◆ Task directions
Rewrite the text of all the records below with "Adds" switched to "Provides" and everything else kept the same. Leave the pictures out of your answer.

-- Data for this task follows --

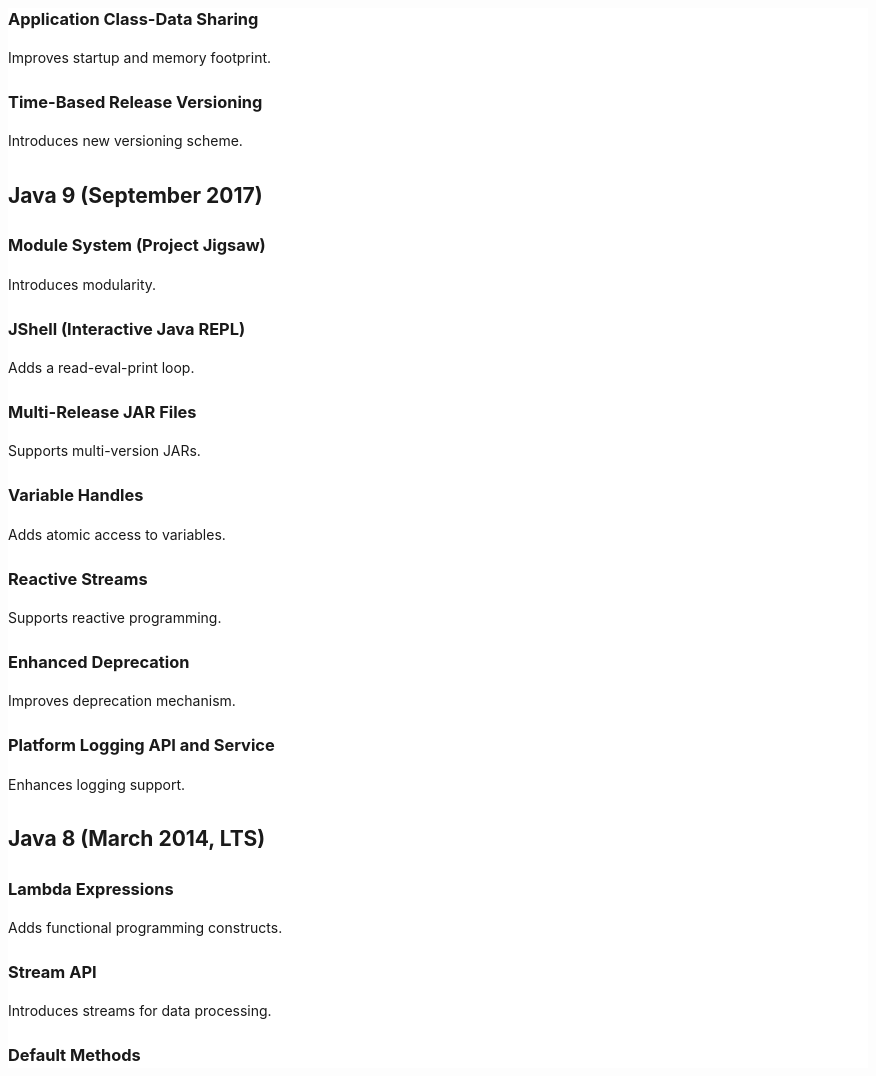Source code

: ### **Application Class-Data Sharing**

Improves startup and memory footprint.

### **Time-Based Release Versioning**

Introduces new versioning scheme.



## Java 9 (September 2017)

### **Module System (Project Jigsaw)**

Introduces modularity.

### **JShell (Interactive Java REPL)**

Adds a read-eval-print loop.

### **Multi-Release JAR Files**

Supports multi-version JARs.

### **Variable Handles**

Adds atomic access to variables.

### **Reactive Streams**

Supports reactive programming.

### **Enhanced Deprecation**

Improves deprecation mechanism.

### **Platform Logging API and Service**

Enhances logging support.



## Java 8 (March 2014, LTS)

### **Lambda Expressions**

Adds functional programming constructs.

### **Stream API**

Introduces streams for data processing.

### **Default Methods**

-- Data for this task concluded --

◆ Expected answer
Source code

: ### **Application Class-Data Sharing**

Improves startup and memory footprint.

### **Time-Based Release Versioning**

Introduces new versioning scheme.



## Java 9 (September 2017)

### **Module System (Project Jigsaw)**

Introduces modularity.

### **JShell (Interactive Java REPL)**

Provides a read-eval-print loop.

### **Multi-Release JAR Files**

Supports multi-version JARs.

### **Variable Handles**

Provides atomic access to variables.

### **Reactive Streams**

Supports reactive programming.

### **Enhanced Deprecation**

Improves deprecation mechanism.

### **Platform Logging API and Service**

Enhances logging support.



## Java 8 (March 2014, LTS)

### **Lambda Expressions**

Provides functional programming constructs.

### **Stream API**

Introduces streams for data processing.

### **Default Methods**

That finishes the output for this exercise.